Durch die SPD geht ein Riss. Es geht dabei um den Kompromiss zur doppelten Staatsbürgerschaft, dem die SPD-Spitze zugestimmt hat. Bisher müssen sich Einwandererkinder im Alter zwischen 18 und 23 Jahren entweder für die Staatsangehörigkeit der Eltern oder die deutsche entscheiden. Union und SPD haben sich im Koalitionsvertrag darauf geeinigt, diese umstrittene Optionsregelung für in Deutschland „geborene und aufgewachsene“ Kinder abzuschaffen. Dabei blieb unklar, was genau unter „aufgewachsen“ zu verstehen ist.

Vor zwei Wochen hat nun Innenminister Thomas de Mazière (CDU) dazu einen Gesetzensentwurf vorgelegt, der jetzt mit den Ministerien abgestimmt werden muss. Demnach sollen Betroffene einen deutschen Schulabschluss vorweisen, wenn sie den deutschen Pass behalten wollen. Alternativ könnten sie per Meldebescheinung nachweisen, dass sie mindestens zwölf Jahre in Deutschland gelebt haben. Die SPD ist davon nicht begeistert. Er setze den Koalitionsvertrag nur „buchstabengetreu“ um, verteidigte sich de Mazière dagegen.

Nun droht der Streit auf offener Bühne auszubrechen. Drei Länder, wo die SPD mit den Grünen regiert, sind vorgeprescht: Baden-Württemberg, Schleswig-Holstein und Rheinland-Pfalz wollen im März im Bundesrat eine Initiative einbringen, die sogenannte Optionspflicht ganz abzuschaffen. Die Union zeigte sich empört und forderte SPD-Chef Sigmar Gabriel auf, ein „Machtwort“ zu sprechen. Alles andere sei ganz klar ein „Vertragsbruch“, schäumte der CDU-Bundesvize Thomas Strobl.

Die SPD steckt damit in der Bredouille. Der Gesetzentwurf aus dem Bundesinnenministerium sei „noch nicht der Weisheit letzter Schluss“, sagte der SPD-Parteivize Ralf Stegner aus Schleswig-Holstein. Andere Länder, in denen die SPD mitregiert, darunter Nordrhein-Westfalen, Hamburg, Bremen und Niedersachsen, teilen die Kritik, beteiligen sich aber nicht am Bundesratsvorstoß.

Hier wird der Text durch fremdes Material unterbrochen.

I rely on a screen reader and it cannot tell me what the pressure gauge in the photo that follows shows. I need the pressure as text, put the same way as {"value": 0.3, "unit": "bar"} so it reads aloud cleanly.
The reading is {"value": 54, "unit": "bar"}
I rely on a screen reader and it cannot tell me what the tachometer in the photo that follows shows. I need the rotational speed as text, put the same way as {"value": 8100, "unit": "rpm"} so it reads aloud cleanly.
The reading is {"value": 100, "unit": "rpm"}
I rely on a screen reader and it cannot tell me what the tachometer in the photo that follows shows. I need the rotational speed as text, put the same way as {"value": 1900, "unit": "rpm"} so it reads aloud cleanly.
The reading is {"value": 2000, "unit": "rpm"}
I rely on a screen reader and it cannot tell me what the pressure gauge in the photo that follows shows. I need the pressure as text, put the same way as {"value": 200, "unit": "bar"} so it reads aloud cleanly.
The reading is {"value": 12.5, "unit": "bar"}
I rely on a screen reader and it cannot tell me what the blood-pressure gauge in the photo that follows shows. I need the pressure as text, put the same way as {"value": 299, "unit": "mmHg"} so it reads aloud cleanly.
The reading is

Baden-Württembergs Integrationsministerin Bilkay Öney (SPD) mahnte gegenüber der taz „eine unbürokratische Lösung“ an. Der Entwurf von de Mazière bedeute „letztlich für den Staat nur Aufwand und Kosten“. Auch Aydan Özoguz, SPD-Vize und Staatsministerin für Integration, sagte der taz: „Es gilt eine vernünftige Lösung zu finden, um den Aufwand für die Kommunen so gering wie möglich zu halten.“ Die Hoffnung darauf schwindet in Berlin aber mit jedem Tag.